- Description of the task
Copy the records below exactly, from the line containing "camera: 20 degrees right, 5 degrees up" through the last line, and leave out every picture.

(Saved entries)
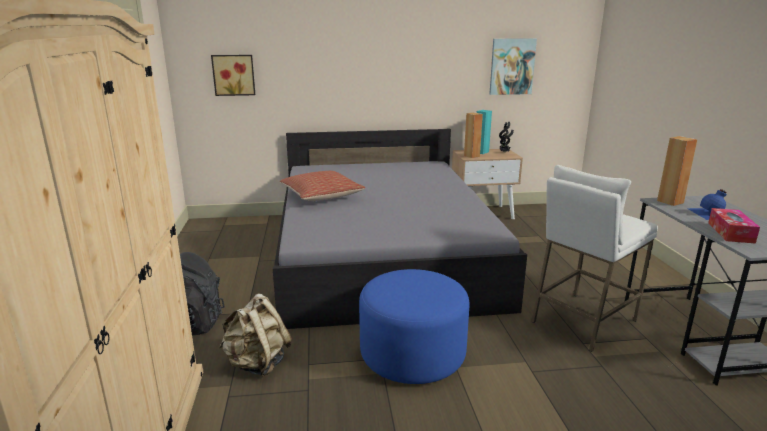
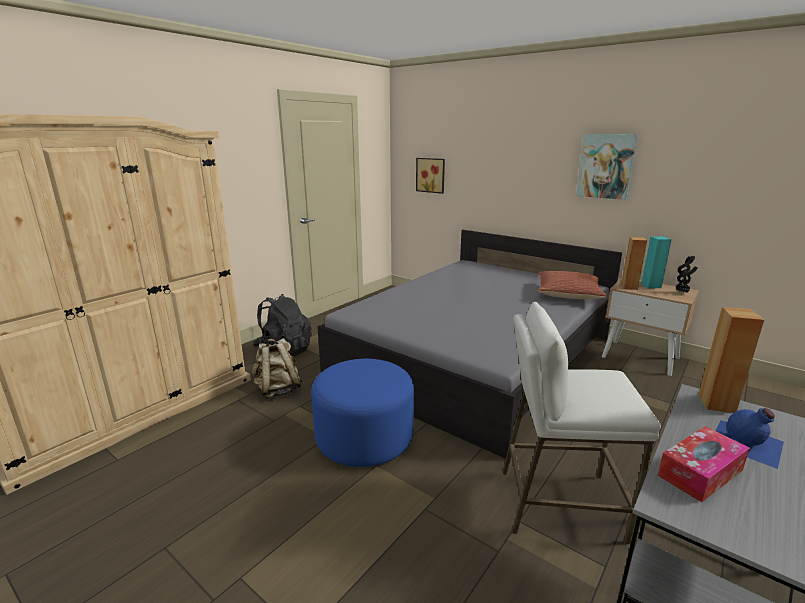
camera: 45 degrees right, 0 degrees up
pillow [280,171,365,201] -> pillow moved to [537,271,607,299]
picture [489,38,537,95] -> picture moved to [576,134,638,200]

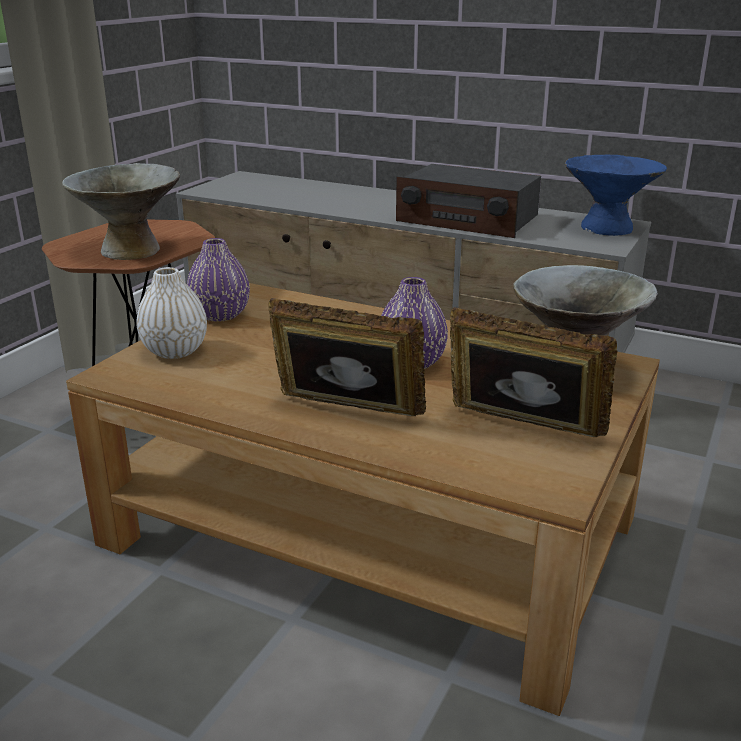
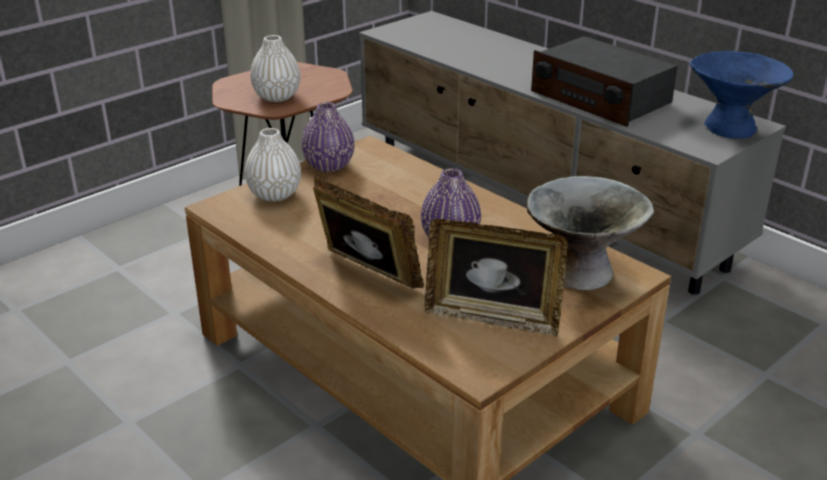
camera: 20 degrees right, 5 degrees up
grey bowl [62,163,180,260] -> white vase [250,35,300,102]
picture frame [450,307,617,437] -> picture frame turned 150 degrees clockwise [424,219,568,337]

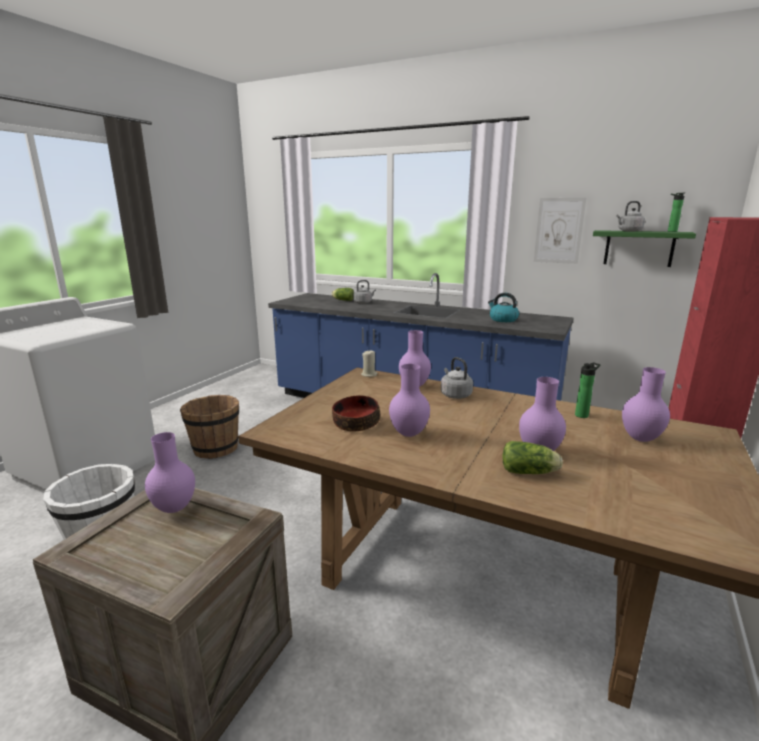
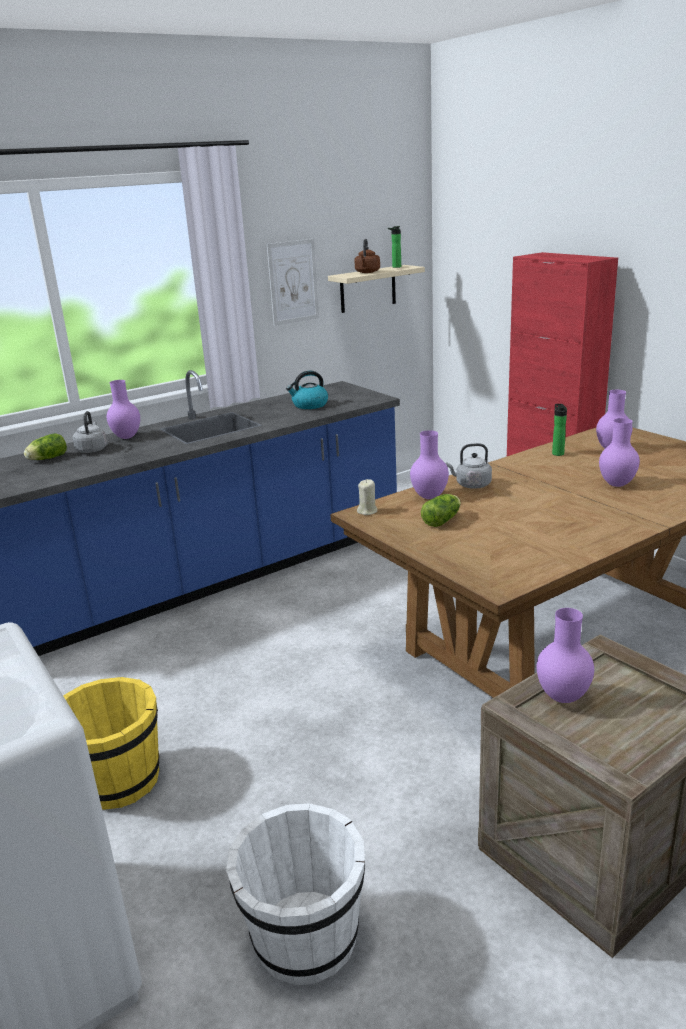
camera: 60 degrees left, 5 degrees up
brown bucket [180,395,239,459] -> yellow bucket [63,677,160,810]
bowl [332,395,380,432] -> none
purple vase [389,364,430,437] -> purple vase moved to [107,380,140,439]
lettuce [502,441,563,474] -> lettuce moved to [421,494,461,527]
green shelf [593,230,696,267] -> beige shelf [328,265,425,313]
grey kettle [616,201,645,232] -> brown kettle [355,239,380,273]

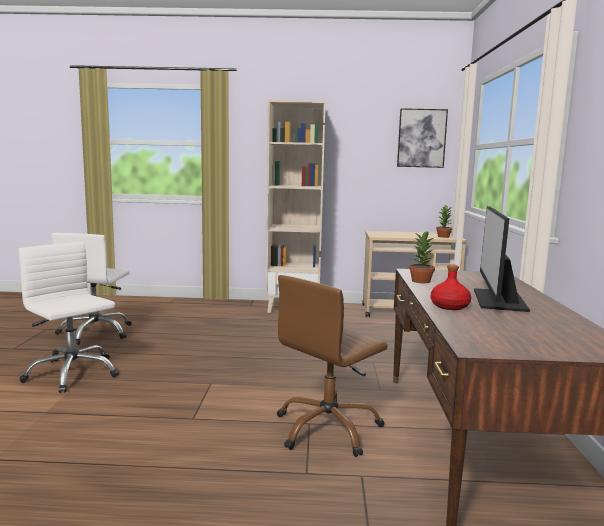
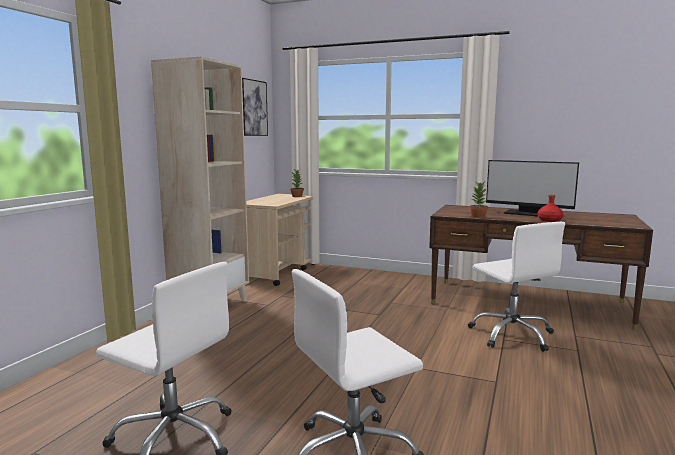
camera: 70 degrees left, 0 degrees up
brown office chair [277,275,388,457] -> white office chair [468,222,565,352]

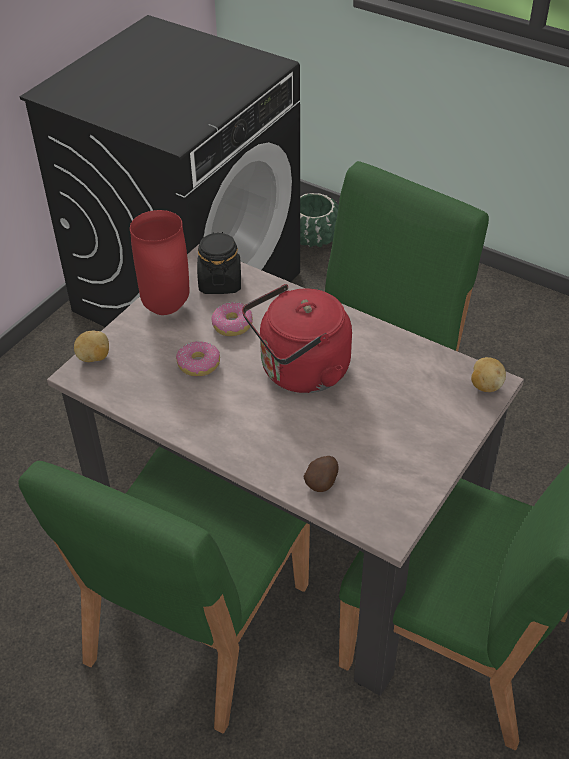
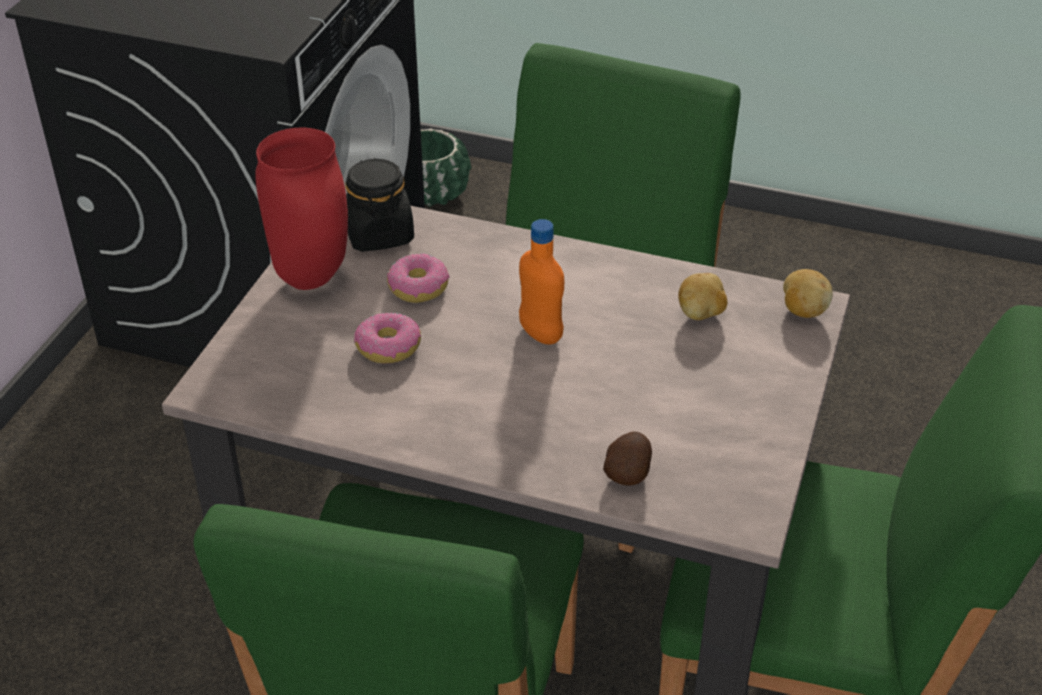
camera: 15 degrees left, 5 degrees down
potato [74,331,109,362] -> potato moved to [678,273,727,320]
red kettle [242,284,352,393] -> orange bottle [519,219,564,345]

- Result for this task
camera: 20 degrees right, 5 degrees up
grey bowl [62,163,180,260] -> white vase [250,35,300,102]
picture frame [450,307,617,437] -> picture frame turned 150 degrees clockwise [424,219,568,337]

camera: 60 degrees left, 5 degrees up
brown bucket [180,395,239,459] -> yellow bucket [63,677,160,810]
bowl [332,395,380,432] -> none
purple vase [389,364,430,437] -> purple vase moved to [107,380,140,439]
lettuce [502,441,563,474] -> lettuce moved to [421,494,461,527]
green shelf [593,230,696,267] -> beige shelf [328,265,425,313]
grey kettle [616,201,645,232] -> brown kettle [355,239,380,273]

camera: 70 degrees left, 0 degrees up
brown office chair [277,275,388,457] -> white office chair [468,222,565,352]

camera: 15 degrees left, 5 degrees down
potato [74,331,109,362] -> potato moved to [678,273,727,320]
red kettle [242,284,352,393] -> orange bottle [519,219,564,345]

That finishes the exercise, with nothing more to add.